Otra recomendación de este experto es moderar el consumo de alcohol. No sólo para evitar la borrachera inmediata, sino el engrosamiento a más largo plazo. Y da un dato. Un cubata tiene unas 800 calorías, el equivalente a un filete con ensalada y fruta. Tomar dos o tres copas supone añadir dos o tres comidas más a los opíparos banquetes navideños.
"Siempre es mejor una nutrición correcta de forma constante que excedernos y luego intentar hacer dietas estrictas que al final tienen un efecto boomerang. La nutrición es un problema de todos los días que requeriría clases y nos enseñan natación, pero no a comer", argumenta el facultativo. Otro truco es comer sin prisas, masticando bien. Así, la sensación de saciedad tiene tiempo de llegar de la boca al cerebro.

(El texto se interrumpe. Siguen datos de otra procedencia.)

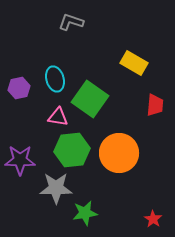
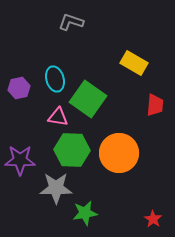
green square: moved 2 px left
green hexagon: rotated 8 degrees clockwise
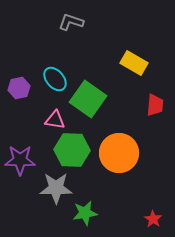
cyan ellipse: rotated 25 degrees counterclockwise
pink triangle: moved 3 px left, 3 px down
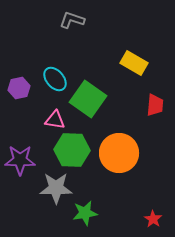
gray L-shape: moved 1 px right, 2 px up
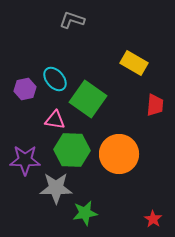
purple hexagon: moved 6 px right, 1 px down
orange circle: moved 1 px down
purple star: moved 5 px right
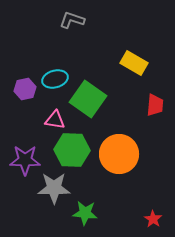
cyan ellipse: rotated 65 degrees counterclockwise
gray star: moved 2 px left
green star: rotated 15 degrees clockwise
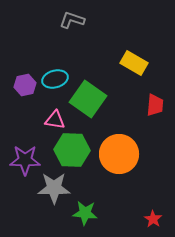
purple hexagon: moved 4 px up
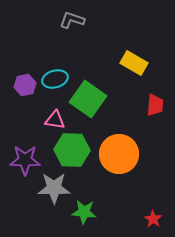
green star: moved 1 px left, 1 px up
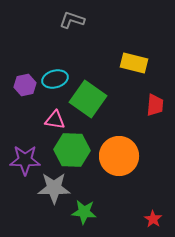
yellow rectangle: rotated 16 degrees counterclockwise
orange circle: moved 2 px down
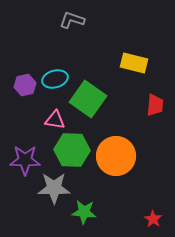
orange circle: moved 3 px left
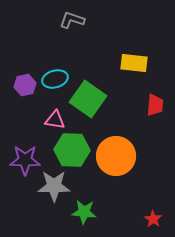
yellow rectangle: rotated 8 degrees counterclockwise
gray star: moved 2 px up
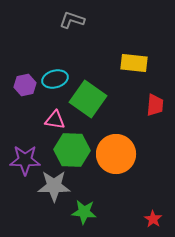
orange circle: moved 2 px up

Pero Caballero da por sentado que habrá excesos gastronómicos en estos días. Por ello, aporta un último truco: aumentar la actividad física. La finalidad es que el cuerpo queme calorías para que no se acumulen en forma de michelines. No se trata de ser aguafiestas, pero antes de atiborrarse de pestiños, mantecados y turrones hay que recordar el informe de la Sociedad Española para el Estudio de la Obesidad (Seedo) de 2007: el 26,3% de las personas entre 2 y 24 años ya exceden el peso normal. En ese tramo de edad, los varones (16,5%) tienen más problemas de obesidad que las chicas (12%). Sin embargo, en la edad adulta las tornas se cambian. De los 25 a los 64 años, la obesidad -que supone un exceso de kilos mayor que el sobrepeso- afecta a un 17,5% de mujeres y a un 13,2% de hombres (ver gráfico).
El estudio de la Seedo lanzaba incluso una advertencia: "La prevalencia de la obesidad ha aumentado y continúa incrementándose de forma alarmante". La Encuesta Nacional de Salud añadía que en apenas 14 años -de 1987 a 2001- su incidencia ha subido un 6% al pasar del 7,7% al 13,6%. Los datos son de años atrás, pero los especialistas aseguran que la tendencia al alza se mantiene. El trabajo de la Seedo detallaba que entre los mayores que viven en sus casas la prevalencia de la obesidad es 15 puntos más alta (36%) que entre aquellos que están institucionalizados (21%). Después de tantos datos, consejos y reflexiones se llega a una triste conclusión para encarar estas fiestas: el mejor truco es la contención.